Eğer öyle olmasa, meselâ şu "POAŞ'taki kâr kokusu"nu alabilir miydi?..
Hele hatırlayın o süreci:
- 21 Temmuz 2000 tarihinde, Petrol Ofisi hisselerinin yüzde 51'i, açılan özelleştirme ihalesinde 1 milyar 260 milyon ABD Doları bedelle Türkiye İş Bankası ve Doğan Şirketler Grubu Holding A.Ş.'den oluşan Ortak Girişim Grubu tarafından satın alındı.
- Ağustos 2002'de; grup, Petrol Ofisi'nin devlete ait olan yüzde 25.83 oranındaki hissesini de satın aldı. Aynı yıl Aralık ayında İş-Doğan ve Petrol Ofisi'nin birleşmesiyle İş Bankası ile Doğan Holding eşit olarak Petrol Ofisi'nin yüzde 47.42'sine sahip oldular.
- 2005 yılı Şubat ayı içerisinde, Türkiye İş Bankası Grubu Petrol Ofisi'nin yüzde 44.06'sına, Doğan Şirketler Grubu Holding ise yüzde 44.31'ine sahip oldular.
- 2 Eylül 2005 tarihinde İş Bankası'nın sahibi bulunduğu ve toplam sermayenin yüzde 44.06'sına karşılık gelen Petrol Ofisi hisse senetleri Doğan Holding tarafından 616 milyon dolar karşılığında satın alındı.
- Aydın Doğan, son olarak 13 Mart 2006 tarihinde elindeki POAŞ hisselerinin yüzde 34'ünü 1 milyar 54 milyon dolara Avusturyalı OMV şirketine peşin olarak sattı.
İyi satış, iyi para!..

:::

▸ **Yapılacak İşler**:
1. Petrol Ofisi özelleştirmesini anlatan yazıya göre Aydın Doğan, 13 Mart 2006'da elindeki POAŞ hisselerinin yüzde 34'ünü hangi şirkete sattı?
2. Petrol Ofisi hisselerinin satışını anlatan yazıyı son cümlesinden sonrası için sürdürür müsünüz?

▸ **Kayıtlı Veriler**:
:::

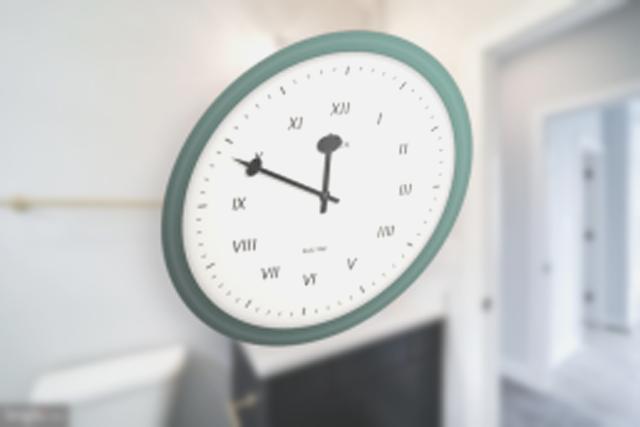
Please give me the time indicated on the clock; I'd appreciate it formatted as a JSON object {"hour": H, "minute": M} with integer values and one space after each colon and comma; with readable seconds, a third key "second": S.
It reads {"hour": 11, "minute": 49}
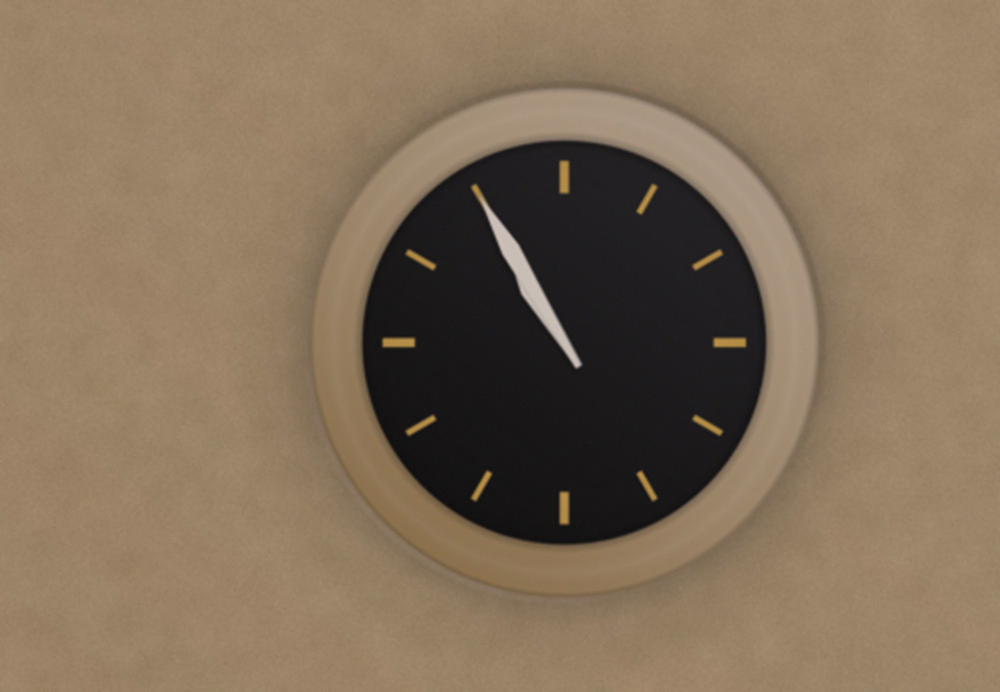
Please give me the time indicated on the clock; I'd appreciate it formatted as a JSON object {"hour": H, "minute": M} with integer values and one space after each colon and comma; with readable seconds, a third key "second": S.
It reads {"hour": 10, "minute": 55}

:::

▸ **Görev Sonuçları**:
1. Avusturyalı OMV şirketine.

2.
Haa, unutmadan söyleyeyim; sadece geçen yılın ilk 9 ayında, Petrol Ofisi'nin yaptığı "ciro" da "6 milyar 560 milyon dolar" civarındaydı!..
Demek ki, doğru söylüyorlar!..
Aydın Bey, gerçekten de "etrafında olan-biteni gören" biriymiş!.. "Nereden ne geleceğini" iyi bildiği, POAŞ'tan anlaşılıyor zaten!..
DIŞBANK'TAN... FORTİS'E!
Sadece POAŞ mı; şimdiki adı Fortis olan Dışbank'ta da; nasıl "kaz gelecek" yeri gören bir "patron" olduğunu ortaya koymuştu zaten!..
Olayın özü ve özeti şu:
İş Bankası; Dışbank'ı, önce Lapis'e satmıştı. Ancak Lapis; taksitlerini ödeyemeyince İş Bankası, bankayı geri aldı... Sonra Doğan Grubu'na; 20 Kasım 1994'te, Frankfurt şubesi kanalıyla libor artı 2 faizli; biri 6 yıl, diğeri 7 yıl olmak üzere 7'şer milyon dolarlık iki kredi verdi.
Doğan Grubu da bu krediyi peşinat yaptı ve "90 milyon dolar"a Dışbank'ı satın aldı.
Bugün, 1 milyar 280 milyon dolara satılan işte bu bankadır!..
Görüyor musunuz hesabı-kitabı;
"90 milyon dolar" yatır, "1 milyar 280 milyon dolar"a sat!..
Doğrusu var ya; sihirbazların, "şapkadan tavşan çıkarması", hiç de büyük bir marifet değil!.. "90 milyon dolardan, 1 milyar 280 milyon dolar çıkaran" Aydın Bey'e ancak ve ancak şapka çıkarılır!..
Çünkü, ortada az-uz bir başarı yok!..
HERKESİN "GÖREV"İ FARKLI
Hele düşünün;
Eminönü'nde, "Koç'un yedek parça bayiliği"ni yaparken, taa buralara gelmek her babayiğidin başarabileceği bir iş olmasa gerek!..
Önce Milliyet'i al, sonra Hürriyet'e sahip ol!.. Ardından Dışbank, POAŞ derken, Star TV'yi al!..
Bu "çark"ı herkes döndüremez!.. Tabiî, tek başına Aydın Bey de döndüremez!.. Bu, bir "ekip" ve "kadro" işi!..
Herkesin "ayrı bir görev"i var!..
Meselâ, Ertuğrul; açacak telefonu, soracak Güneş Taner'e;
"N'ooldu bizim patronun teşvik işi?"
Meselâ, Mehmet Yakup, tecahüt-i ârif yapıp, "taarruz"ları püskürtecek:
"Açıklayın sayın Başbakan!.. Sizden kim ne istedi, bunları açıklayın!"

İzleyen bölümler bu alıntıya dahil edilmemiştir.